Re: [patch] fsblock preview

Neil Brown <neilb@xxxxxxx> · Tue, 16 Sep 2008 21:35:16 +1000

On Monday September 15, npiggin@xxxxxxx wrote:
> OK, vger doesn't seem to like my patch, so I'll have to give a url to it,
> sorry.

Thank (A URL is lots better than nothing)!

Some comments.

1/ I think you need to include a design document as a patch to
   Documentation/something.  This would help me not to ask the same
   question twice, such as:

2/ Why do you allow pages in the same file to have either blocks or
   buffers.   Surely it should be set-in-concrete on a per-address-space
   (and probably per-filesystem) basis whether buffer_heads or blocks
   or something else is used.

   I know I've asked this before so I found the answer in my mail
   archives.
   Some filesystems store their metadata in the same address-space
   that block_device.c uses for reading/writing the device.  For this
   to work they must both use the same buffering strategy.

   My feeling is that the complexity that you add to switch between
   buffers and block on a per-page basis is too great a cost, and you
   should avoid this.
   My preferred approach would be to require the filesystem to use a
   separate address-space to store the metadata (even if it is still
   physically indexed).  However I suspect that would cause breakage
   for things like tune2fs as the caches would no longer be coherent.
   (Would that actually be a problem for anything other than the
    filesystem superblock?  In which case, just continue to use
   buffer_heads for the superblock and fsblock for the rest).

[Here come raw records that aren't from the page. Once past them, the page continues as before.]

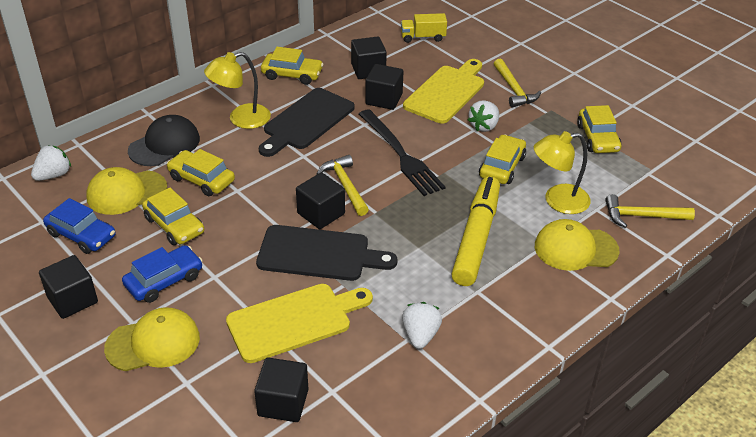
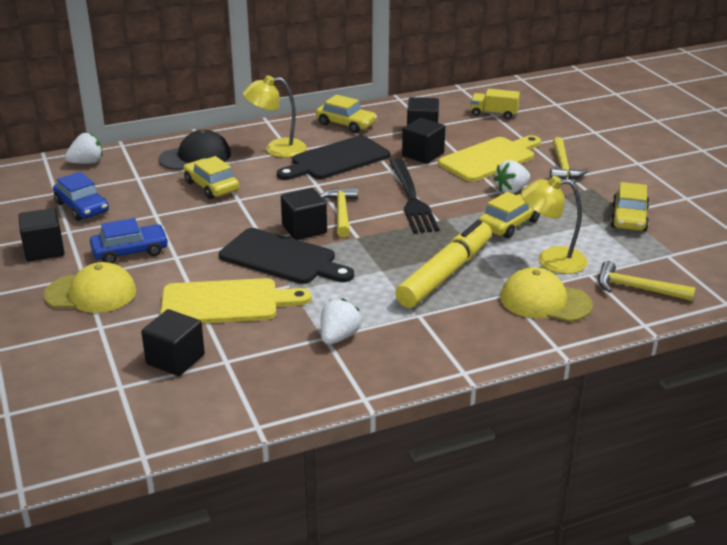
camera: 20 degrees right, 10 degrees down
yellow cap [86,167,167,215] -> none
yellow car [142,187,204,245] -> none

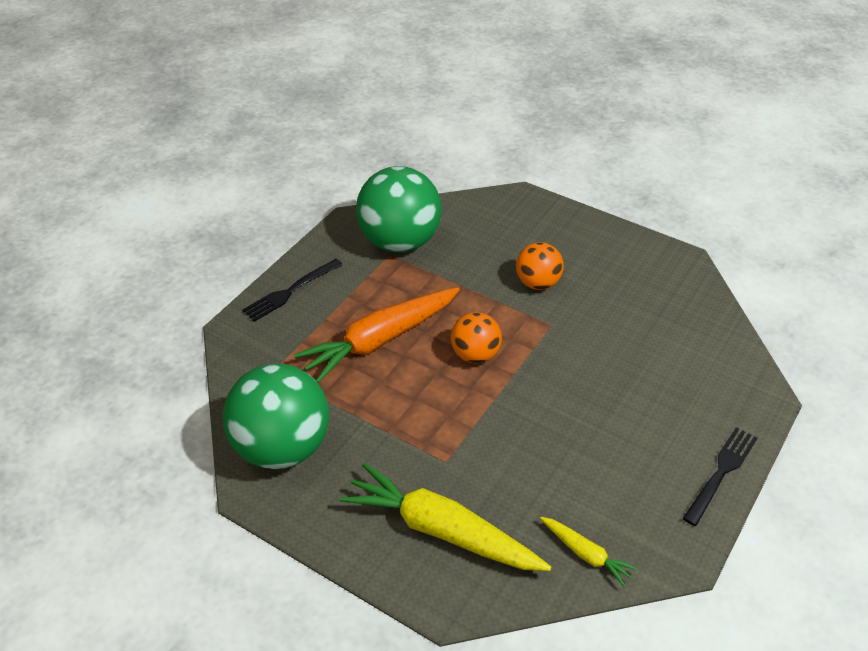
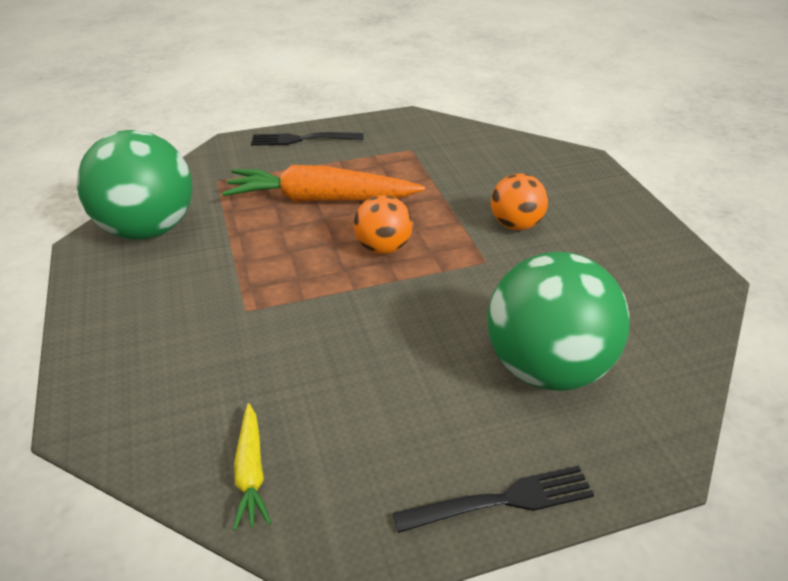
camera: 40 degrees right, 5 degrees down
yellow carrot [340,463,551,571] -> none
green ball [356,166,442,252] -> green ball moved to [487,252,630,391]

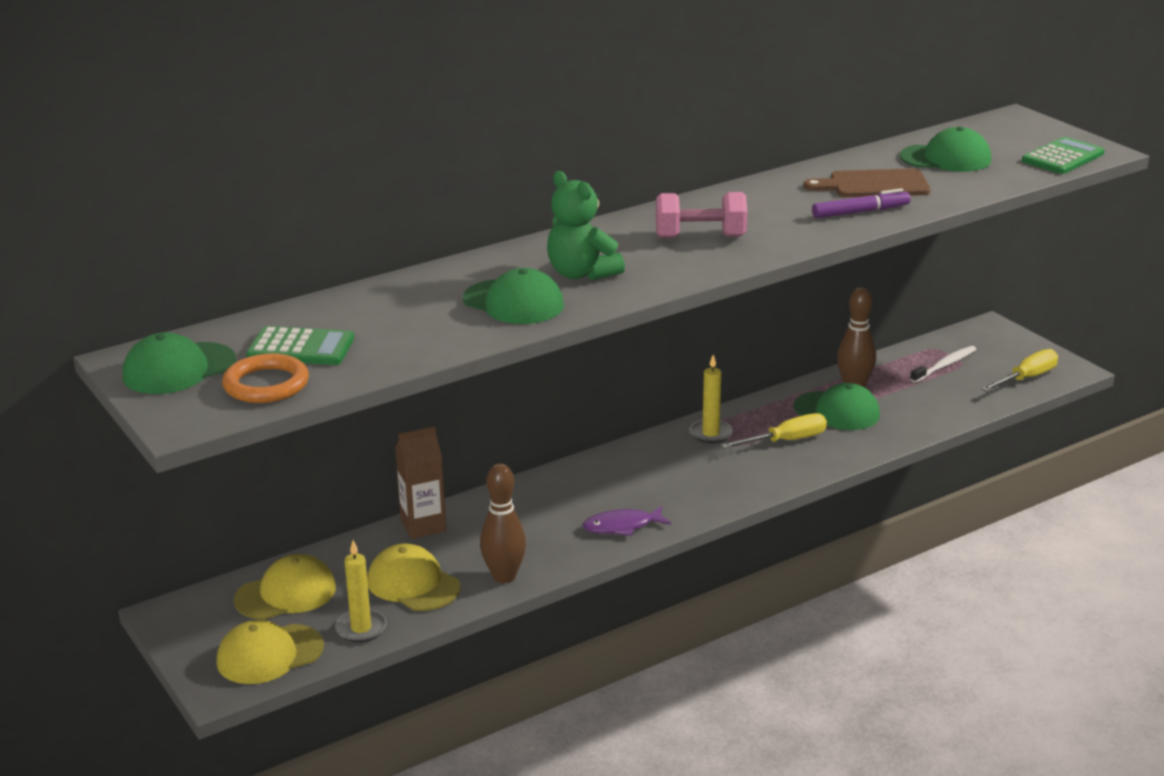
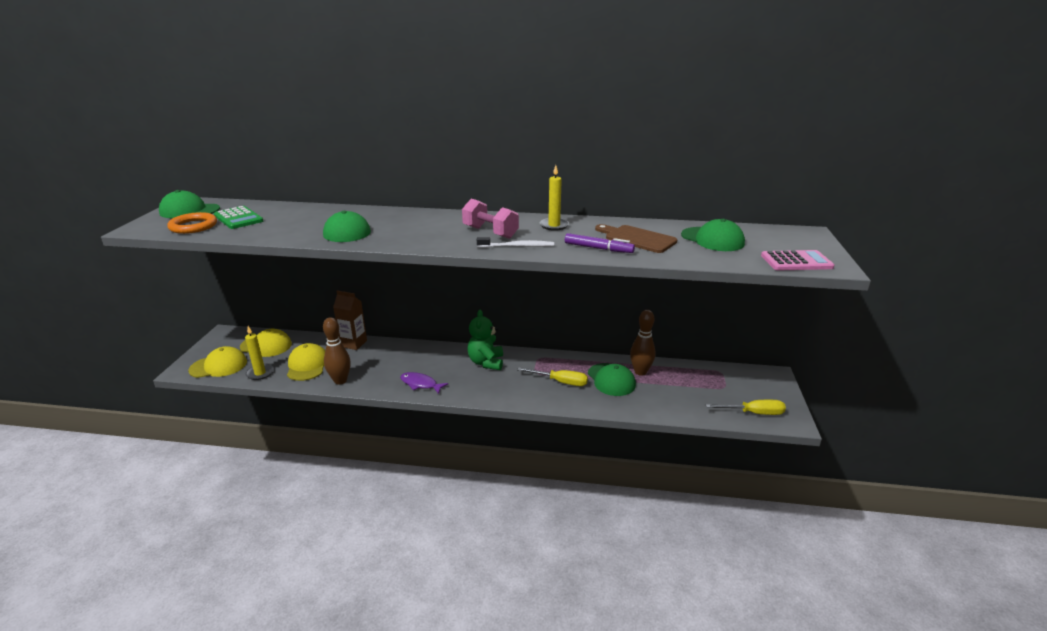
camera: 40 degrees right, 0 degrees up
yellow cap [217,620,324,684] -> yellow cap turned 150 degrees clockwise [188,346,247,378]
green teddy bear [547,171,625,281] -> green teddy bear moved to [468,310,503,370]
yellow candle [689,355,733,443] -> yellow candle moved to [540,165,569,231]
white toothbrush [910,346,976,383] -> white toothbrush moved to [477,237,554,248]
green calculator [1022,137,1105,174] -> pink calculator [761,250,835,271]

   The alternative would be for block_device.c to either use buffers
   or blocks depending on how the filesystem is using it.
   So on first open, default to using buffers.  When the filesystem
   bd_claims the device it can switch it to using blocks.  It already
   must potentially flush the whole cache if it is changing block
   size.  This is just a small extra step.  You would probably just
   replace the address_space_operations structure in something similar
   to set_blocksize, between sync_blockdev and kill_bdev.

   This might end up being more code, but it would remove some real
   ugliness from your current patch.

   At the very least, I think that the difference between using
   buffer_heads and fsblocks should be entirely encoded in the
   PageBlocks flags, and that PagePrivate should be left to mean
   exactly what it currently does:  That the ->private field is in
   use by something.

3/ Why do blocks hold a refcount on the page.  This seems wrong.
   The setting of PagePrivate (or PageBlock) is the equivalent of a
   refcount.  If it is set, then releasepage will be called to when
   the VM wants to drop the page, and invalidatepage will be called
   when it insists on dropping the page.  No need for a refcount.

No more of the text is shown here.